You should also make sure that you offer regular meals, snacks, and drinks to minimize hunger and thirst. Remember also that babies nurse for reasons besides hunger, including comfort, boredom, and to fall asleep – and try providing alternatives when a desire to nurse is being driven by one of those other needs. (e.g.: a snuggle session, a book to read, or dad’s chest to fall asleep on)
No matter what happens, your child will eventually be weaned – and someday you will look back on the time spent nursing as a mere blink of the eye in the scheme of things.
Another tip to add is to watch your babys cues in the beginning... Its much easier to get a calm baby to latch on that to try to when your baby is screaming and super upset...
Watch for baby sucking on hands or rooting towards you ( or whatever they are laying by)... i can honestly say DD didnt have a scream fit for months... I always fed her before she was screamo-starvin-mad by paying attention in the beginning to how she acted when she was ready to nurse.
Really great info!! I think I'm gonna print it out so I have access to it without the computer when the time comes.
I did have a question though - I have really tender and dry nipples right now. I've been oiling them when I do my belly and I'm going to get some lanolin and start using it. But my mom keeps telling me that I should rub my nipples with a towel to toughen them up. I've read that this an out of date practice and shouldn't be necessary. What would y'all tell me?
Question I have had about BF. I am a FTM and I work full time. I want to try BF, but I know I am going to need to pump for when I go back to work. How does that work without causing nipple confusion? Should I strictly pump and use a bottle from day one? Or try and do both, so DH can feed him too at night some times? I don't want him to get attached to the boob and then not take a bottle when I have to go back to work.
This varies for every person that you talk to - but trust me when I tell you that ALL working/breastfeeding mommies have to figure it out at one point!
Nevertheless, I don't recommend exclusively pumping unless you absolutely have to. It's like ALL the work of BF, with NONE of the ease of BF. (And trust me, once you're used to it, BF is actually very easy for most women.) I have a friend that ended up doing this with BOTH of her babies. (Although to be frank, I think for her it was mostly about being slightly weirded out by the process of BF.) She's actually going to be stopping her second one's breastmilk shortly because she's finding that she has breast trauma from the exclusive and ongoing use of a pump (keep in mind that this is ALL that she uses...baby is a much more effective and gentler means of getting that milk out!) - which means that she's actually pumping blood into her milk. Scary.

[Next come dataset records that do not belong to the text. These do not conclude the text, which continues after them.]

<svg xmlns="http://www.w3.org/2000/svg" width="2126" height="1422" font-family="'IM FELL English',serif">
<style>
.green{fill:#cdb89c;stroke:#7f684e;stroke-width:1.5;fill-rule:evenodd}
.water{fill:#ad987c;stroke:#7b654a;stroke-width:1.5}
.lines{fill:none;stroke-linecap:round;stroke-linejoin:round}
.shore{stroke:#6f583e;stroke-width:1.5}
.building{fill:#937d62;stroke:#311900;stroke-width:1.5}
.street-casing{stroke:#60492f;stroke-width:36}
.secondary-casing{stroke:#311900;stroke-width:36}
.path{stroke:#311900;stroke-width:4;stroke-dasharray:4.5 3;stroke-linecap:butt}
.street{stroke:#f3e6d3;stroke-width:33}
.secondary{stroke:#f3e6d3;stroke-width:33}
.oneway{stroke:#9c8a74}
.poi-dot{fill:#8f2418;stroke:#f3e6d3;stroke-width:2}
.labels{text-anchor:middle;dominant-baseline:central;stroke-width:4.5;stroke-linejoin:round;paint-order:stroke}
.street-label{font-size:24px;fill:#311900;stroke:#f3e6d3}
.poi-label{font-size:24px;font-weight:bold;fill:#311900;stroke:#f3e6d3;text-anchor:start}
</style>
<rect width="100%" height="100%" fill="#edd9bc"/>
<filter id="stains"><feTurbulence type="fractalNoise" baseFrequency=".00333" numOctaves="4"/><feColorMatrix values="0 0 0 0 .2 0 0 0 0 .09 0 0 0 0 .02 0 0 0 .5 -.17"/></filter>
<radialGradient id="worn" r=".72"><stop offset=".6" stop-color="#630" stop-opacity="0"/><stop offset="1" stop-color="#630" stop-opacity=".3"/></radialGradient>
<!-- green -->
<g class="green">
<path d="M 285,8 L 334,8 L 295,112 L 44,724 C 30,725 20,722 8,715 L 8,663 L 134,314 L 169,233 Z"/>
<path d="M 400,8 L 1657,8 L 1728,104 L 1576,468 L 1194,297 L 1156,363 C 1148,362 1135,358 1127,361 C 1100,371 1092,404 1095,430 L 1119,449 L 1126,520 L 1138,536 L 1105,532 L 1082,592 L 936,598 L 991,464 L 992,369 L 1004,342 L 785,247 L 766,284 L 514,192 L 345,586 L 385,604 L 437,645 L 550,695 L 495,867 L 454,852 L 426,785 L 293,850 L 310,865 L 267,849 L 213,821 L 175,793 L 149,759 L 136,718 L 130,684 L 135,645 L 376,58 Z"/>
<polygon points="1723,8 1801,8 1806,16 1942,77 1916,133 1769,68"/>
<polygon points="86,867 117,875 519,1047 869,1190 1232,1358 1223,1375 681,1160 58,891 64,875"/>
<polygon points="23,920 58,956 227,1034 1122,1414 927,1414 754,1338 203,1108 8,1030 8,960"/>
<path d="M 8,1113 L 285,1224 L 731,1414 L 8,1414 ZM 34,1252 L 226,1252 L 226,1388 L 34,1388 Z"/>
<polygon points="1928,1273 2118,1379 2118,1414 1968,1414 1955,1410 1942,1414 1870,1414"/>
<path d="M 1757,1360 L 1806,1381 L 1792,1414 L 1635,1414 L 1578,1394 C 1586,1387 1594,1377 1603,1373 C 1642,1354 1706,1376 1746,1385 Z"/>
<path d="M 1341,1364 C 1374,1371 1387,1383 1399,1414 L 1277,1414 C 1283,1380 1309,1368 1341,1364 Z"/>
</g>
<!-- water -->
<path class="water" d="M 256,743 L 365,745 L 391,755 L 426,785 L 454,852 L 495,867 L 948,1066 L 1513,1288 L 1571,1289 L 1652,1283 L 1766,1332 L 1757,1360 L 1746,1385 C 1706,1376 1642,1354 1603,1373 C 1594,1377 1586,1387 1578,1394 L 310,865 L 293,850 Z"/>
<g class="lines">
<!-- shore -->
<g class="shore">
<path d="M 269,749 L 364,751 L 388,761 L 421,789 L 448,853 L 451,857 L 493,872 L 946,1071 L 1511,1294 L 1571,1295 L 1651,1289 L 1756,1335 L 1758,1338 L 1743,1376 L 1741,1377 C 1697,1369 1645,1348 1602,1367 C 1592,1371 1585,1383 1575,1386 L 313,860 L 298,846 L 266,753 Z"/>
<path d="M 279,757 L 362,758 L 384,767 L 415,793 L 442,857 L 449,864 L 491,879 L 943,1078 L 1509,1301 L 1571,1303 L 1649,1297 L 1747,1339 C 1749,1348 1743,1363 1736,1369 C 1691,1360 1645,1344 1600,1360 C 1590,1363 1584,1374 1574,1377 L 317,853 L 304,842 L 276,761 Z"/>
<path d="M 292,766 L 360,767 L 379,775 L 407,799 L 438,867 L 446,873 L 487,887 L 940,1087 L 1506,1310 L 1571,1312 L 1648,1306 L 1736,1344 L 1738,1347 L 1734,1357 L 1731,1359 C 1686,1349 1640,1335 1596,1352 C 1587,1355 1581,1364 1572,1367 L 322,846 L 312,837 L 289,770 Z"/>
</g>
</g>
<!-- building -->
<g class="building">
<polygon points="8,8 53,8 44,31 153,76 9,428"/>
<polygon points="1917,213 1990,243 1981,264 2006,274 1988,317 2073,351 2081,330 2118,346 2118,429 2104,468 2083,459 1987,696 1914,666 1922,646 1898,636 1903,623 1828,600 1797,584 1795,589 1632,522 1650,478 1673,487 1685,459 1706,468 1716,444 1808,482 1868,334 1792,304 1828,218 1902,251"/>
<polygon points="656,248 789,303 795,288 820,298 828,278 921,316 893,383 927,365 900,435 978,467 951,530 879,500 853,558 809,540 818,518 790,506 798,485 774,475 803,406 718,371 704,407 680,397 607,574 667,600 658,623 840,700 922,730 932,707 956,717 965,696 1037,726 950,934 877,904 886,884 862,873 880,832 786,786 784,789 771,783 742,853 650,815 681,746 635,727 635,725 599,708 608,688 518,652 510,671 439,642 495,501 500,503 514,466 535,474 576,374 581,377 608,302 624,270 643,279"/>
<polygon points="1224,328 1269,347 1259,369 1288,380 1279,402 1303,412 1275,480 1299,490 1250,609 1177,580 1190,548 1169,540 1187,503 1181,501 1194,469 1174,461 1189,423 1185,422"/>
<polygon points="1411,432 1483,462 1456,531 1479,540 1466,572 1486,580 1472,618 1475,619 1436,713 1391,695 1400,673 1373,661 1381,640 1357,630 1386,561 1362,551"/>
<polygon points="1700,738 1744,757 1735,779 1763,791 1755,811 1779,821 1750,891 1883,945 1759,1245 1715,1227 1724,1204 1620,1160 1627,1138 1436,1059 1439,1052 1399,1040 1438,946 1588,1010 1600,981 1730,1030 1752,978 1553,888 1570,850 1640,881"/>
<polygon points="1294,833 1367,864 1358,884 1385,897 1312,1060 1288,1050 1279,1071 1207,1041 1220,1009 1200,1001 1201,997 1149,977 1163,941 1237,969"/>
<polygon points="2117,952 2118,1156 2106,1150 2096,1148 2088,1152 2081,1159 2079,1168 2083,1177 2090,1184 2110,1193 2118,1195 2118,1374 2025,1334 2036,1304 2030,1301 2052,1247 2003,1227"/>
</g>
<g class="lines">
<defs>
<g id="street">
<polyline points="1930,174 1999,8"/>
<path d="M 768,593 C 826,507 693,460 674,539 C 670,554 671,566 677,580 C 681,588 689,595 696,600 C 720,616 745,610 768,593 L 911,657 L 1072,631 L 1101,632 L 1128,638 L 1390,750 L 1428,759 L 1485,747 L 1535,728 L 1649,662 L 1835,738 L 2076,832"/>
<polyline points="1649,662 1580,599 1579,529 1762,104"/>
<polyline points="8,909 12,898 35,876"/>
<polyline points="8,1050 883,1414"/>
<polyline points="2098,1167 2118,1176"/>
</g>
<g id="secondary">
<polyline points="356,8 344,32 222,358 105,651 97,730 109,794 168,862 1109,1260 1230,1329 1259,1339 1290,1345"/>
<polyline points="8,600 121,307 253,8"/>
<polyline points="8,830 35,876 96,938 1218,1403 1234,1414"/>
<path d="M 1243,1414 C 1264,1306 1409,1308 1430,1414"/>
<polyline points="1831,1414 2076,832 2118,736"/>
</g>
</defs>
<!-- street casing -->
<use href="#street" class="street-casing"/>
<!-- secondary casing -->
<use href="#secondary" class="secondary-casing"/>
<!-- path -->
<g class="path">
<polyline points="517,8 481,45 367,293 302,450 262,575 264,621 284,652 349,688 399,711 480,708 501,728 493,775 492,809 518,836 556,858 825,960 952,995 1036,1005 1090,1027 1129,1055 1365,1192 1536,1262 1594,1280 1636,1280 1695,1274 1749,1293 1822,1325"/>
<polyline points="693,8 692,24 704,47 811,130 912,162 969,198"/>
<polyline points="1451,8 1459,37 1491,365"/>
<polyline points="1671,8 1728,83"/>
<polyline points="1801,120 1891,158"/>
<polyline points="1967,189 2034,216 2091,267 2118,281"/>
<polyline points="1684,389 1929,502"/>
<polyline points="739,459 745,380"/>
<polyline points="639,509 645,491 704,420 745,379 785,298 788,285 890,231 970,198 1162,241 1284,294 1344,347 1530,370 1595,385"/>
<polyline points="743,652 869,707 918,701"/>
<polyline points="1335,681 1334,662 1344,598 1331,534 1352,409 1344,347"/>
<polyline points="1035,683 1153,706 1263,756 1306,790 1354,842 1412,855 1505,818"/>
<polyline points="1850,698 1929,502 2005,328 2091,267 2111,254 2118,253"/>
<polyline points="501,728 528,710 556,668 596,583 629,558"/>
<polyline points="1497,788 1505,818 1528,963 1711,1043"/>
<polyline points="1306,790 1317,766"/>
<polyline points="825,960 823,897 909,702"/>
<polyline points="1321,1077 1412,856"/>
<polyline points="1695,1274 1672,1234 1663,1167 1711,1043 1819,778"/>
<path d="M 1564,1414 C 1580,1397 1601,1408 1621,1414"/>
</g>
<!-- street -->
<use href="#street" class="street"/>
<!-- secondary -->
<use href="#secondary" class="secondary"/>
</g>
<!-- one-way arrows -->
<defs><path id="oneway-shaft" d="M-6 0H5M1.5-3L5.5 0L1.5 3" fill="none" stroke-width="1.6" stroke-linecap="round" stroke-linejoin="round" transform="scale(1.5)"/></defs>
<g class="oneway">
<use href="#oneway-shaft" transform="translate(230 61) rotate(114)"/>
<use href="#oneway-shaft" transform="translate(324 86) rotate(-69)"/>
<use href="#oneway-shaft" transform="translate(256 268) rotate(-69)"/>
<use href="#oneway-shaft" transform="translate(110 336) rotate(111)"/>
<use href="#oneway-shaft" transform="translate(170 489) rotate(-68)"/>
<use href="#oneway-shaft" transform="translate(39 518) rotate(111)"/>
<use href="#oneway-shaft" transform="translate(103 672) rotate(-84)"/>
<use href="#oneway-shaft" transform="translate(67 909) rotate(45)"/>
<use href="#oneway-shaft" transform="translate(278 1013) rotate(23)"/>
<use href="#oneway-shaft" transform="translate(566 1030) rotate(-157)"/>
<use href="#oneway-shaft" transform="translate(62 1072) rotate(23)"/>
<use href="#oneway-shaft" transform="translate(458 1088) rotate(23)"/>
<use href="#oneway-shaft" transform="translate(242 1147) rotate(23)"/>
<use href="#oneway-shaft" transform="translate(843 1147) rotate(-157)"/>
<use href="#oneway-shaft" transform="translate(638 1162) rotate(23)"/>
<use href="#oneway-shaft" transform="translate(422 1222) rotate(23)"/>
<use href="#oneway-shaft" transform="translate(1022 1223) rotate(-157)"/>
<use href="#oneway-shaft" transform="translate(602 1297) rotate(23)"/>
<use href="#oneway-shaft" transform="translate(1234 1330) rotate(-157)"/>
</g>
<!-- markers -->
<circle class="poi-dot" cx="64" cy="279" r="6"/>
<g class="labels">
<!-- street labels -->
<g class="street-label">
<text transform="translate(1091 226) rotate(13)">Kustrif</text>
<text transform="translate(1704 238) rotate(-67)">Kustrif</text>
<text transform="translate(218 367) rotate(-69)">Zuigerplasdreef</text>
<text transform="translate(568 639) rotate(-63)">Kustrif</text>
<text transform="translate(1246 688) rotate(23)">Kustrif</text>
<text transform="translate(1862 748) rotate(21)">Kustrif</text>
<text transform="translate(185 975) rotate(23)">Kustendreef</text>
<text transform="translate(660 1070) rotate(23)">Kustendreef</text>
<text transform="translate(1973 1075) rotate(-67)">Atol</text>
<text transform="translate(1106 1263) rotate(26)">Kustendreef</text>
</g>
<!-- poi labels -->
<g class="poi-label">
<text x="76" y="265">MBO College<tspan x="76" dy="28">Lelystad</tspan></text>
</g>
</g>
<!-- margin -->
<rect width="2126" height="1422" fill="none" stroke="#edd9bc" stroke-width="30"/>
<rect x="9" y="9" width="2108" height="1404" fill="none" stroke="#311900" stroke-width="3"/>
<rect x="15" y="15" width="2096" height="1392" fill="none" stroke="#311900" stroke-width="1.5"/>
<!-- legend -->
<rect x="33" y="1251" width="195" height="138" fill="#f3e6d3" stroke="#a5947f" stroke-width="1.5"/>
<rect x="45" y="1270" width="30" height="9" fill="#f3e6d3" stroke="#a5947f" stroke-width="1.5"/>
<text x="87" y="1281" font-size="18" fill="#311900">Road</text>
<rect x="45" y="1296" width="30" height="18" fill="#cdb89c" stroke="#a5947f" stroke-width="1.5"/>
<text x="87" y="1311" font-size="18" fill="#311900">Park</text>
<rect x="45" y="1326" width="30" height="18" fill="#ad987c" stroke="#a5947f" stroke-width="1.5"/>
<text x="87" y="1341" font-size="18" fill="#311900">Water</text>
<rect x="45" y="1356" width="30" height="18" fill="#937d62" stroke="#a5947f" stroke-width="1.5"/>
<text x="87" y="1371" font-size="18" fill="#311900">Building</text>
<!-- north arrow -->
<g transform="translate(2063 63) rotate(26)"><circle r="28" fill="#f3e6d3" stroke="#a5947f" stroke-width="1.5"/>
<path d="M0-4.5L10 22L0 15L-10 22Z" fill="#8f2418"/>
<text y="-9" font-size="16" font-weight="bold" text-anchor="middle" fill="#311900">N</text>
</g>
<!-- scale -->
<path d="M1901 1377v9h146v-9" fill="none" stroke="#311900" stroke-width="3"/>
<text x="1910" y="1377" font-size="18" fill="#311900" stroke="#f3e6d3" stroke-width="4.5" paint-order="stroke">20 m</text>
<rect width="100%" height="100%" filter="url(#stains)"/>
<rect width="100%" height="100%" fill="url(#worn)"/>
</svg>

For me (and again, every woman is different), I would recommend at least 3 weeks of solid and exclusive mommy-only breastfeeding. This will allow your little one to get accustomed to how this whole nursing thing works. From there, you can slowly introduce a bottle. Have daddy or someone else offer it at first, so that babes understands that mommy has the other milk still. I would not wait past 6 weeks to introduce the first bottle, as it seems to get more difficult past a certain point for baby to take the bottle. (In other words, I think there's a bottle introducing "sweet spot" - if that makes sense.)
I hope that this helps! Any other thoughts from the BTDT mommies to share?